June 14 (or “Liberation Day,” as the British call it) will find President Cristina Fernández de Kirchner heading up the Argentine delegation at the United Nations Decolonization Committee. It will be the first presence of an Argentine head of state at that UN committee in New York. In contrast with this image of a president “stooping” to committee level to highlight the importance of the issue, Her Majesty’s Government will fly Foreign Office Minister (i.e. No.2) Jeremy Browne as master of ceremonies to the Malvinas.
Nevertheless, the Port Stanley ceremony does not claim to be just a special parade for the war dead, veterans and families on both sides of the conflict. Busy Browne (perhaps the frequent flier of the year after two swings through South America) will be accompanied by Gibraltar Labour Minister Joe Bossano. His presence will undoubtedly leave a far more symbolic (and thorny) message than the Foreign Office’s second-in-command.
Self-determination
And not just because of Bossano’s track record as a former trade unionist educated at the London School of Economics, twice Chief Minister of the “Overseas Territory” of the Rock and a member of the ruling Gibraltar Socialist Labour Party (GSLP). What Bossano most or best represents is his militantly inflexible stance against returning Gibraltar to Spain, which lays claims to the British overseas territory. “Give Spain No Hope” has been his slogan for decades now.

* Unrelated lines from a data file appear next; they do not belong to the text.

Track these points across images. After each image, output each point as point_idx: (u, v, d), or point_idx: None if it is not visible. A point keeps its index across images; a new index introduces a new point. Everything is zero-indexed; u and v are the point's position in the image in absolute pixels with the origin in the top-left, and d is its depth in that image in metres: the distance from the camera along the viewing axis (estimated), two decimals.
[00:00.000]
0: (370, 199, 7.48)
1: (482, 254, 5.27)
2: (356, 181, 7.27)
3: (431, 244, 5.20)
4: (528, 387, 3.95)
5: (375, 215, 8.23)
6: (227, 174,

Whether by chance or not, as if to drive the message completely home (or rub salt even more into the wounds), Bossano will land on the disputed islands after a stopover in Ecuador. Nothing extraordinary about that prior stop in Quito, except that he will attend a seminar organized by the United Nations. Its subject? Nothing less than decolonization.

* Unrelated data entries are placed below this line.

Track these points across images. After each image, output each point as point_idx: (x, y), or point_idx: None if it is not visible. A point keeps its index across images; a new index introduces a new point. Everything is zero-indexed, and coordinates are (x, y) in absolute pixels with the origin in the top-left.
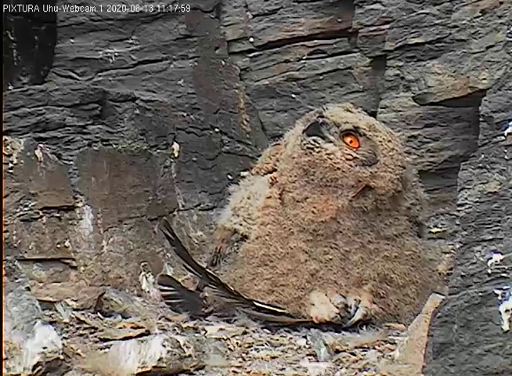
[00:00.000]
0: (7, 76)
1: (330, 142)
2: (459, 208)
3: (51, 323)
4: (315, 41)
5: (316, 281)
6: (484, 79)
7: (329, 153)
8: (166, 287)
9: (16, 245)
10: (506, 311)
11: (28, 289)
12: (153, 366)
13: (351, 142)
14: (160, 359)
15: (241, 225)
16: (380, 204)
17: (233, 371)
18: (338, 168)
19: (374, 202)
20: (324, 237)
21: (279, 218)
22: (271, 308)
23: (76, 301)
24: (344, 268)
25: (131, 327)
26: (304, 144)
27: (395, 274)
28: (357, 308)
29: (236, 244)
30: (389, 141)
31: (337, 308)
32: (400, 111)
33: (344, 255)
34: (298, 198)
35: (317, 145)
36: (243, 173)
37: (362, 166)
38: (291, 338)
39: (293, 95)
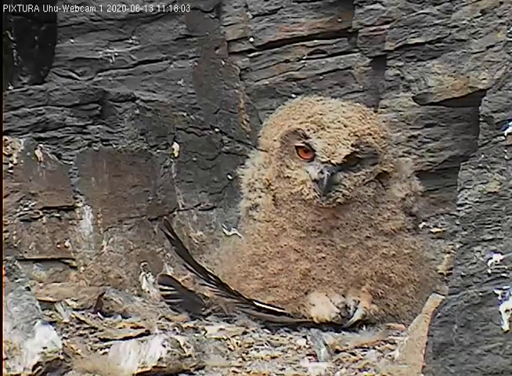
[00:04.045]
0: (7, 76)
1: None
2: (459, 208)
3: (51, 323)
4: (315, 41)
5: (310, 281)
6: (484, 79)
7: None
8: (166, 287)
9: (16, 245)
10: (506, 311)
11: (28, 289)
12: (153, 366)
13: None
14: (160, 359)
15: (260, 197)
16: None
17: (233, 371)
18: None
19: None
20: (319, 234)
21: (270, 215)
22: (271, 308)
23: (76, 301)
24: (341, 266)
25: (131, 327)
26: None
27: (393, 273)
28: (356, 309)
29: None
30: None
31: (338, 308)
32: (400, 111)
33: (341, 252)
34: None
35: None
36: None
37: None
38: (291, 338)
39: (293, 95)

In Quito he will be sure to reaffirm Gibraltar’s right to self-determination and its veto rights over any agreement reached between Spain and the United Kingdom. This will not precisely be music in the ears of the Argentine government, which dismisses any chance of self-determination for the islanders out of hand. But nor will it sound any better for Spain, which in recent weeks, amid its financial debacle and plunging credit ratings, has seen how London stokes the flames of a fire never entirely extinguished over the Gibraltar issue.